### [QUESITI E COMPITI]
1 > Nel brano sulla scoperta della penicillina, come si chiamava la sostanza prodotta dal micete in cui si imbatté Gosio?
2 > Prosegui il brano sulla scoperta della penicillina a partire dalla sua ultima frase.

### [BRANO PROPOSTO]
Il 3 settembre 1928 è una data importante nella storia della Medicina e - vorrei dire - della civiltà. In quel giorno, Alexander Fleming (1881-1955), tornò nel suo laboratorio di batteriologia dopo un periodo di vacanza con la famiglia e scoprì che alcune colture di stafilococchi erano state devastate da una muffa appartenente al genere Penicillium.
Che muffe appartenenti a questo genere fossero in grado di contrastare i batteri era già stato osservato da John Burton nel 1870, da Vincenzo Tiberio nel 1895 e da Bartolomeo Gosio nel 1896.
In particolare, gli studi di quest'ultimo scienziato meritano forse di essere ricordati. Cercando di spiegare l'insorgenza della pellagra nei consumatori di mais, Gosio si imbatté in un micete del genere Penicillium che produceva una sostanza con proprietà fenoliche, denominata acido micofenolico.

### [DATI DA ANALIZZARE]
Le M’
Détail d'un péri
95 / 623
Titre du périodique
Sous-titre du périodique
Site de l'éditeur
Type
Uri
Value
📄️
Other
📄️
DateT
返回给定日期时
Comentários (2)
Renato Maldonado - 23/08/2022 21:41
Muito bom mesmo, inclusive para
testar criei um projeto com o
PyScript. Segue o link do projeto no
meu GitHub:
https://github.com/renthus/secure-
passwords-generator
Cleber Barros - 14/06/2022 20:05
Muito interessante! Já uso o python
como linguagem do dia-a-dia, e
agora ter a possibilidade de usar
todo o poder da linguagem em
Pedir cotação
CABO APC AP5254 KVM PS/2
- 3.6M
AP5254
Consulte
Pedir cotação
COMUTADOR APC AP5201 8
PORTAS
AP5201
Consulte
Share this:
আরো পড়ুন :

--

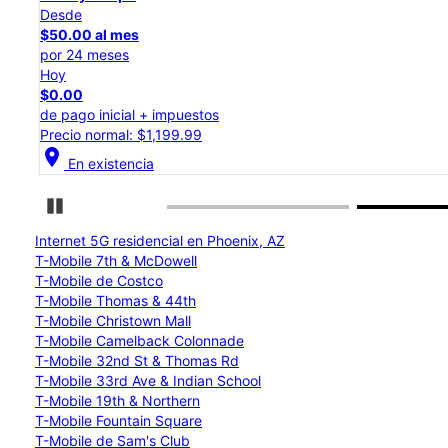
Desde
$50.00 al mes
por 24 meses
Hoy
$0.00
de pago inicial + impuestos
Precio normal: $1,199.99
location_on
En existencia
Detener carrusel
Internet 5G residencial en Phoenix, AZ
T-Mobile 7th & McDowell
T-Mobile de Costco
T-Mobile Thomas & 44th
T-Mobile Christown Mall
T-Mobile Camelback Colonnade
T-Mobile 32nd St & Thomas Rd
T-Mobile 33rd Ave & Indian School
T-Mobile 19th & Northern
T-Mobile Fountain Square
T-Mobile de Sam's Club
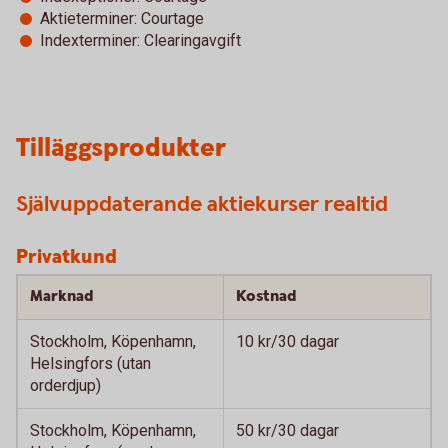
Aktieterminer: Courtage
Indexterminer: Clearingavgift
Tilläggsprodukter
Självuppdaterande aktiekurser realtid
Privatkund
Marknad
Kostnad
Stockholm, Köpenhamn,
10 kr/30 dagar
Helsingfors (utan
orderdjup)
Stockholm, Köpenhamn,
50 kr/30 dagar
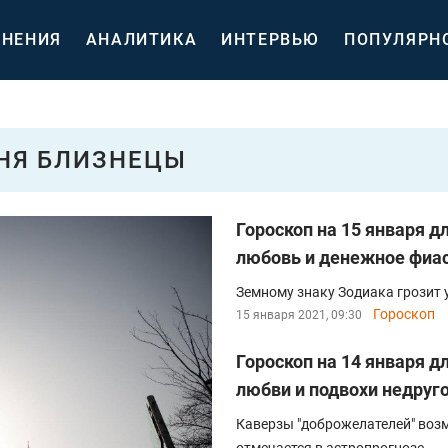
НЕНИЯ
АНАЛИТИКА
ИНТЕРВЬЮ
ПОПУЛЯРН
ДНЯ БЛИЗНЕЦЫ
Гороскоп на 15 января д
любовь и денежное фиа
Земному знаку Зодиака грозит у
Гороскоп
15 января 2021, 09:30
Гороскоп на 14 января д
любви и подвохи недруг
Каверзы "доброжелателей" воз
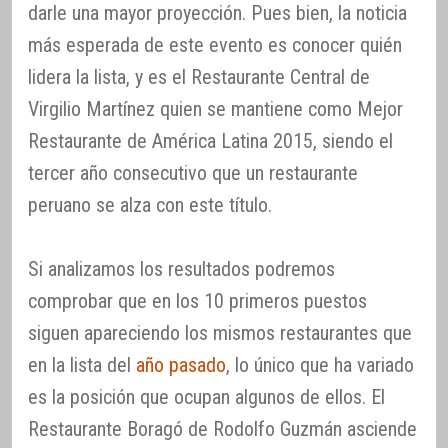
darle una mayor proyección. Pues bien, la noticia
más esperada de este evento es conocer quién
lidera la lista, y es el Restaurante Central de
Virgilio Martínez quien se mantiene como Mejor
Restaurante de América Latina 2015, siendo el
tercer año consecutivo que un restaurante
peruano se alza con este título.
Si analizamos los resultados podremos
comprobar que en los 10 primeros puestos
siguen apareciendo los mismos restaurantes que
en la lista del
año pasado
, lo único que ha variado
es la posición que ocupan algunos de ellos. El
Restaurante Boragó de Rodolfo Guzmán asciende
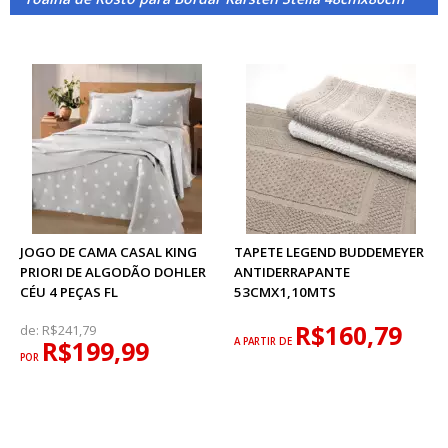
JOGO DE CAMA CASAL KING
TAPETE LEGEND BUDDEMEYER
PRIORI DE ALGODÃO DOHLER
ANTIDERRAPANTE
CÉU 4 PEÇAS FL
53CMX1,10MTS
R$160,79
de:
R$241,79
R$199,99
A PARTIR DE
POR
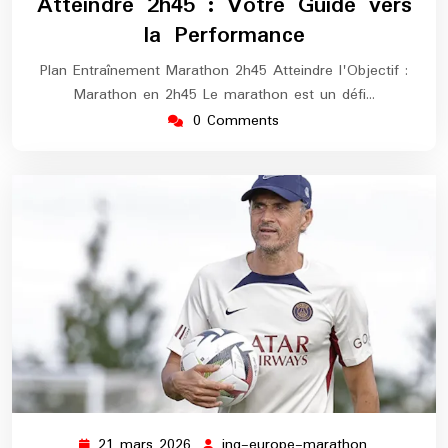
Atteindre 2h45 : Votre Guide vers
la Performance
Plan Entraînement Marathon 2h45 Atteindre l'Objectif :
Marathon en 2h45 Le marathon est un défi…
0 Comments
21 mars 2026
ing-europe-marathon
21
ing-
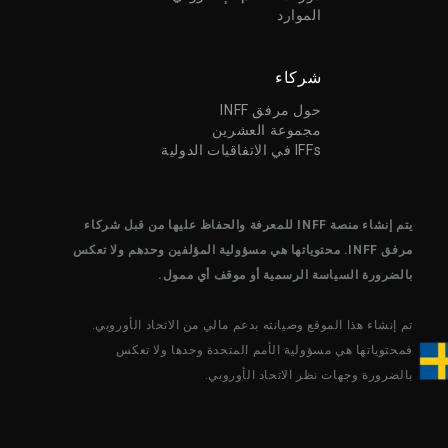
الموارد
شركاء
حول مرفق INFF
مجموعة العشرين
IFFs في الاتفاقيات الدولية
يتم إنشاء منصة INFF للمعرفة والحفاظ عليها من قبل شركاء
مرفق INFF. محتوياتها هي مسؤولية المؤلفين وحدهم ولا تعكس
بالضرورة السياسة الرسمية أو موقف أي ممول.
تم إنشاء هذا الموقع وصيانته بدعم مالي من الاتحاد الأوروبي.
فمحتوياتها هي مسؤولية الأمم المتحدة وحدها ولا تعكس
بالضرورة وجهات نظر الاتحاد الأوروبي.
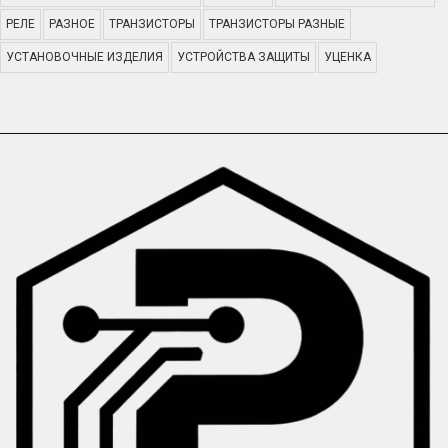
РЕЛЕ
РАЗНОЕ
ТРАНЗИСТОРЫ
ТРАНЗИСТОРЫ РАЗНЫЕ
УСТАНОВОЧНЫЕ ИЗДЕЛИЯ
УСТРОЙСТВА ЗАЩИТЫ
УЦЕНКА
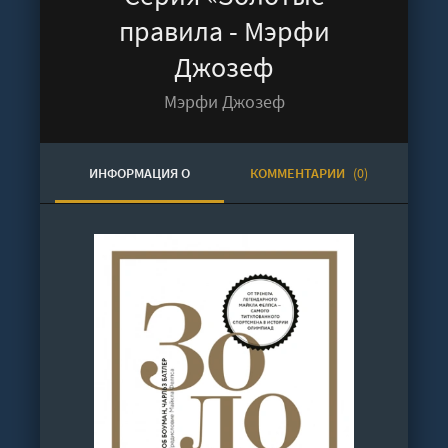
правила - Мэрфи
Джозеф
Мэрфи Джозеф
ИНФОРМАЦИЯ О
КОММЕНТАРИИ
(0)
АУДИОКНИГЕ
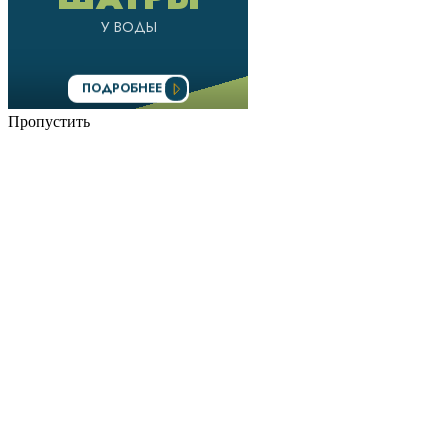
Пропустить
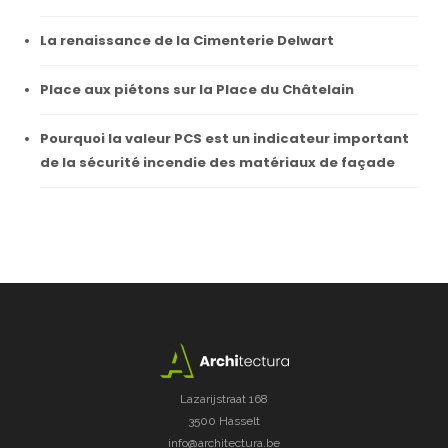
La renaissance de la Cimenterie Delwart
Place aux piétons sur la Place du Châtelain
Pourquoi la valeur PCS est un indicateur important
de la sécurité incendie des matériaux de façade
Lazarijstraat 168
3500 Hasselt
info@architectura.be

### [RISPOSTE]
1 > Acido micofenolico.

2 >
Tale composto mostrava la capacità di inibire la crescita di colture di Bacillus Anthracis, ma anziché approfondire le ricerche in quest'ambito, Gosio preferì dedicarsi agli studi sulla pellagra (per altro giungendo a conclusioni non corrette, come spesso capita a chi fa Ricerca).
A detta di Howard Florey (1898-1968), che riconobbe il lavoro di Gosio a distanza di mezzo secolo (cfr. The Lancet. Vol 247, n. 6.385, 1946, p. 46-49), l'acido micofenolico (e non la penicillina) fu la prima sostanza dal potere antibatterico ad essere isolata da un fungo, anche se detto composto è oggi utilizzato come sale sodico in qualità di immunosoppressore.
Florey giocò un ruolo chiave nel trasformare l'osservazione di Fleming, per altro accolta freddamente dalla comunità scientifica quando fu presentata, in un'industria.
Nato in Australia e conseguita la laurea in medicina, Florey si traferì a Oxford, in Inghilterra, e poi negli USA per perfezionare le sue conoscenze dedicandosi alla ricerca. Rientrato in Inghilterra nel 1927, fu a Cambridge e poi, dal 1932, di nuovo a Oxford.
Nel 1935 vi conobbe Ernst Boris Chain (1906-1979), un giovane biochimico, ebreo e tedesco, con il quale instaurò una proficua collaborazione. Chain si occupava di agenti anti-infettivi di origine naturale, come l'acido micofenolico di Gosio, il lisozima e le muffe di Fleming.
Dal 1936 focalizzarono l'attenzione sulle muffe e toccò a Chain isolare la penicillina in forma pura, adatta ad essere sperimentata sugli animali (1940) e sull'uomo (1941).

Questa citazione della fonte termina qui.